Mightier than the sword

Can I tempt you with the specials?

Like his parents, ‘bookish’ is a good one-word summary of six-year-old Isaac. He loves both reading and writing. Bedtime – and bedtime stories – has long been a favourite part of the day for both him and us. And he can often be found sitting quietly at the dining table practising his spelling or writing letters and stories. Words are his weapon of choice, and he invests a lot of time honing his craft.

Anyhow, I was working at home today. Earlier in the day, Toby had set up a little restaurant in our living room – he’s very much into shops and restaurants at the moment, perhaps a career in retail? – and when Isaac returned home from school he immediately decided to create a menu board to match.

I wandered downstairs a little while later to discover the fruits of his labours, of which he was rightly proud.

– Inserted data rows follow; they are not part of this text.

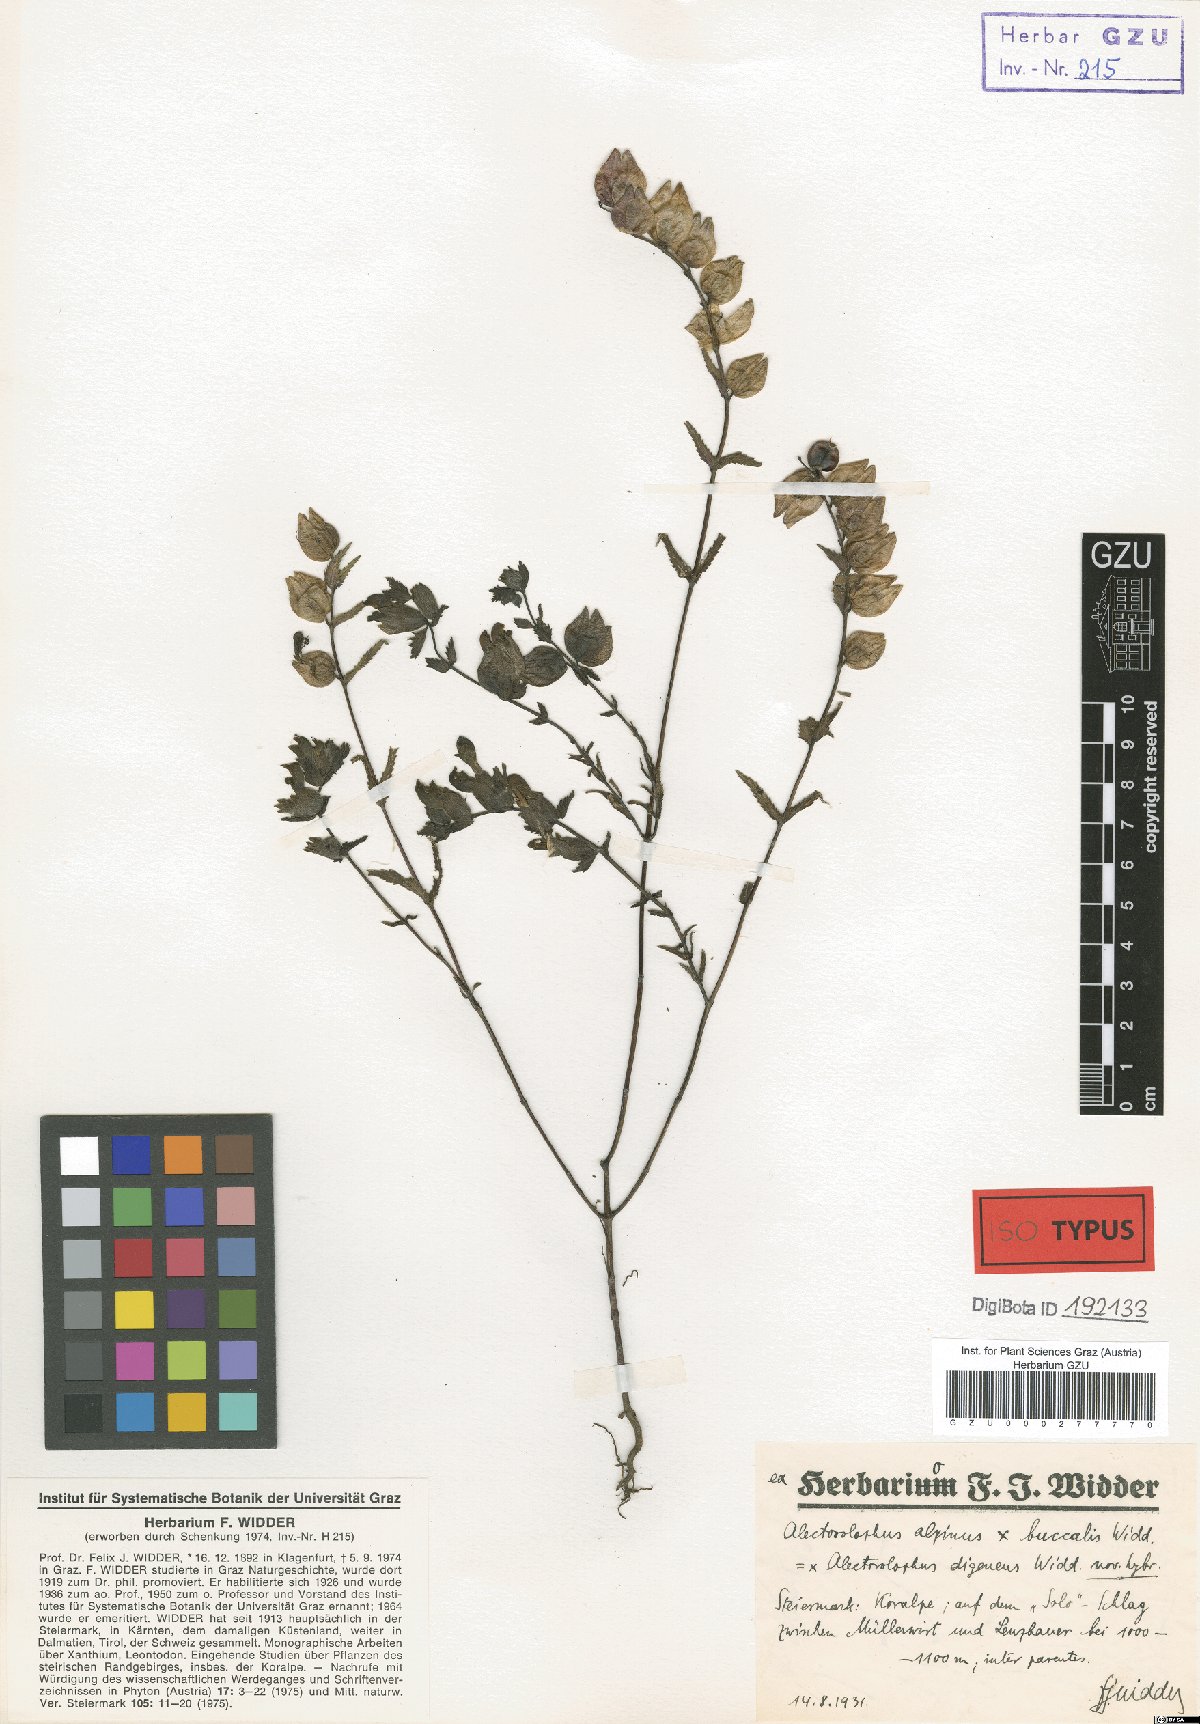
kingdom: Plantae
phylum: Tracheophyta
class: Magnoliopsida
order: Lamiales
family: Scrophulariaceae
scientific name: Scrophulariaceae
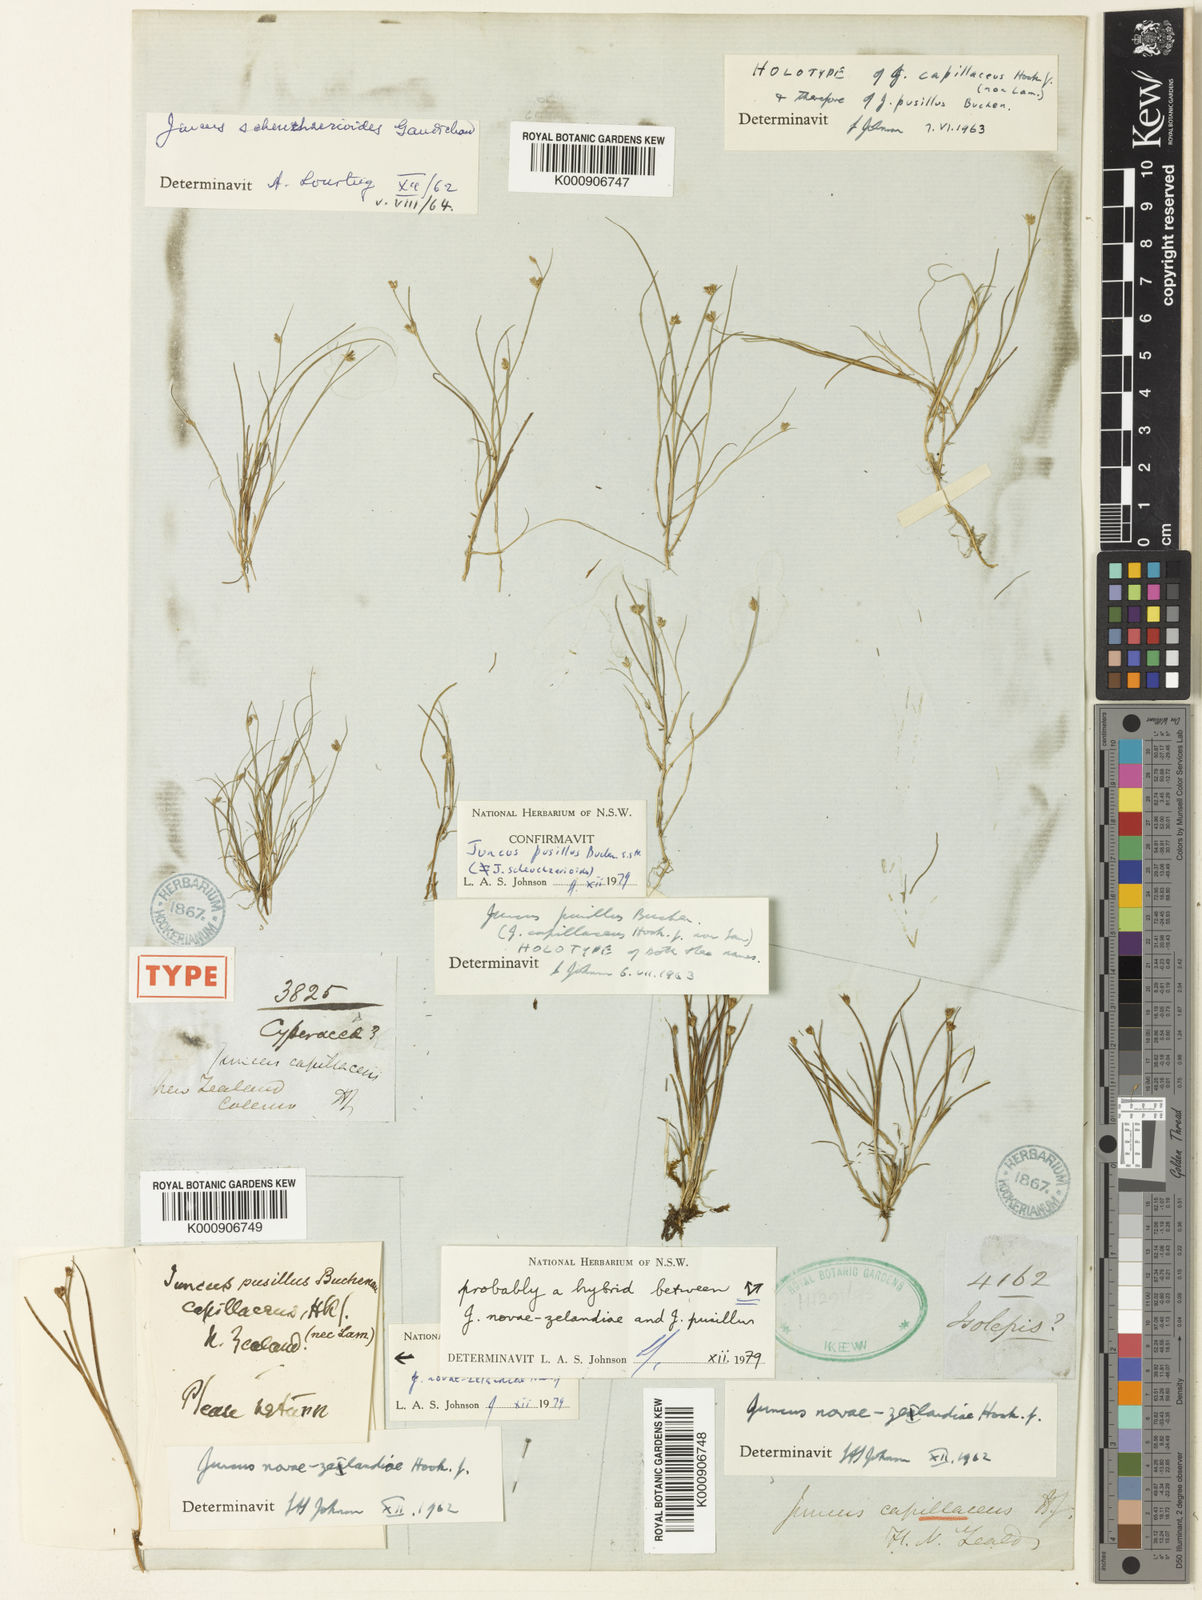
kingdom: Plantae
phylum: Tracheophyta
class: Liliopsida
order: Poales
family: Juncaceae
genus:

I was too.

Can I tempt you with the specials?
Can I tempt you with the specials?

I’m not entirely sure when it happened, but his handwriting is now better and neater than mine. (Those of you who have ever seen my handwritten scrawl will know that I didn’t exactly set a high bar.) Over the past 2½ years he has gone from painstakingly drawing individual letters – many of them the wrong way round – to writing out entire words confidently in joined-up writing.

I loved so many things about this. Firstly that he had done it to supplement Toby’s efforts, right down to having an Italian-themed menu to go with the pizza his brother had served on his tables. Then there was the impeccable neatness of his writing – when I first saw it I genuinely had to ask him if it was his. And finally I adore his attention to detail, from the accuracy of his spelling (the few errors he did make were all logical and understandable) to the little flourishes in his pictures – the dots in his ice cream are, he told me, vanilla seeds. But of course – his love of good food is something else he has inherited from Heather and I.

I’ve promised him that next time we go to a restaurant, we’ll pore over the menu and examine the spelling of tricky non-English items, as well as picking out any words that are misspelt. Like his father, Isaac is enough of a geek that cultivating his inner language pedant is merely leading him further up a path he has already started down. It won’t be long until I appoint him as my editor.

If, in the future, you ever need to write a strongly worded and beautifully crafted letter of complaint, Isaac’s your man for delivering some cutting words. Especially if it involves spaghetti.